When things finally wrapped up without further incident—final: 13-6 Blue Jays—Bautista was cornered by the press in the home clubhouse. "At least I've gotten the last laugh the last two times," he said, referring to that night's supremely attitudinal bat flip, and the previous week's "Oh, really?" shot off O'Day. When a reporter offered to let Bautista in on what Adam Jones had said about the incident, the slugger cut him off. "I could care less what Adam Jones is saying," he intoned. April, remember.

Those of us who like these sorts of conflicts do so because they call up the storied ones, when rivals often shared cities as well as pennant aspirations. It's Brooklyn and the Giants doing nothing to disguise their animosity for one another. It's Billy Williams standing in against Bob Gibson. The season is long and lazy, the hot months tend to bleed into each other. We need this.

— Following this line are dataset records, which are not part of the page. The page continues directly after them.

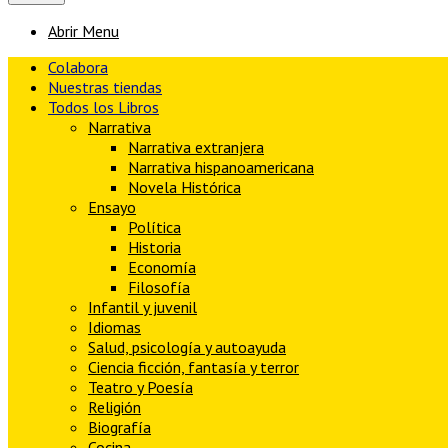
Abrir Menu
Colabora
Nuestras tiendas
Todos los Libros
Narrativa
Narrativa extranjera
Narrativa hispanoamericana
Novela Histórica
Ensayo
Política
Historia
Economía
Filosofía
Infantil y juvenil
Idiomas
Salud, psicología y autoayuda
Ciencia ficción, fantasía y terror
Teatro y Poesía
Religión
Biografía
Cocina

"Yes, I'm upset. But I am going to share these feelings. No more secrets, that's what Dr. Berger said." — Tommy Gilligan-USA TODAY Sports

Understand that I'm not interested in watching beanballs connect with skulls, and don't wish that anybody throws a punch for the sake of my entertainment. The appeal is strictly seeing a pair of teams so transparently give a damn this early in baseball's interminable slog of a season, when it is so temptingly easy not to. There's no question that a fine line separates intense from boneheaded—rushing the mound would succinctly define the latter—but a bit of prideful swagger, like Bautista's staredown, goes a long way toward convincing us we've got the right guys wearing our colors.

And okay, if you want to drill down, there's also the fact that we Blue Jays fans get excited when anything happens to remind the rest of the baseball world that our team exists. Fans look for athletes to carry our banners; civic, state, national. It can get lonely up here, sometimes, and we feel better about ourselves when everyone else is looking at us. Especially when they're watching us circle the bases while glowering meaningfully.

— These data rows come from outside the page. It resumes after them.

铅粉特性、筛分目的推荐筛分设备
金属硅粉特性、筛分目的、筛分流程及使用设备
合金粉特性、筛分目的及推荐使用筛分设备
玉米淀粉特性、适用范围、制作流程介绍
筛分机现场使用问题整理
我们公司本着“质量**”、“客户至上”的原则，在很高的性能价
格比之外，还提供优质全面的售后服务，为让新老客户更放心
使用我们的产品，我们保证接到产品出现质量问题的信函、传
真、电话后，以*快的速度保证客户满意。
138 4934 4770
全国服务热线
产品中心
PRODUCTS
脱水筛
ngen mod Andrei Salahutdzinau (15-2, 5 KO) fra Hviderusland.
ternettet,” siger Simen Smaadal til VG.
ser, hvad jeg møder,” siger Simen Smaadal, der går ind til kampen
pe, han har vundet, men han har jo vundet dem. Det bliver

Baseball's Code, though never written or articulated in full, is something of an archaic folk dance, and these are the timeless steps the Jays and Orioles figure to spend the next five or so months practicing. If such things excite you, there will doubtless be other matchups to feature similar antics, but Toronto-Baltimore looks to offer the cleanest burn. The burgeoning Kansas City-Oakland hate-on is undeniably promising, what with Brett Lawrie going into second base with intent and everybody throwing at everybody else in the name of retribution, but those two teams don't share a division, which makes it a bit of a tease. Intra-division heat like this Jays-Orioles spat is both natural and extremely combustible. These teams will soon be very sick of one another. Things will get muggy in Maryland (average summertime high: 89 degrees), and ornery in Ontario (80 degrees). We are, again, roughly one-twelfth of the way through the season.

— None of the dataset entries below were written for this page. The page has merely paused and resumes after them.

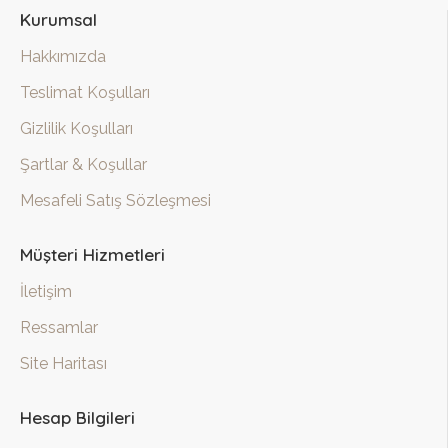
Kurumsal
Hakkımızda
Teslimat Koşulları
Gizlilik Koşulları
Şartlar & Koşullar
Mesafeli Satış Sözleşmesi
Müşteri Hizmetleri
İletişim
Ressamlar
Site Haritası
Hesap Bilgileri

"Something's brewing here," Jays' color man Pat Tabler put in as things heated up. And indeed there is, or maybe it's safer to say that something is simmering still. There is another game left in this series. There are thirteen games between these two remaining after that, including a set over the Labor Day weekend in Toronto, and four more at Camden Yards in the last week of the season. Somewhere in there, either willfully or by some slip of a finger or fatigued drop in an arm slot, a ball thrown by somebody will come inside on somebody else. As it sings by, or thuds into rib, or thigh, then will turn anew the wheel of fire. It's something to look forward to over the long, hot summer ahead.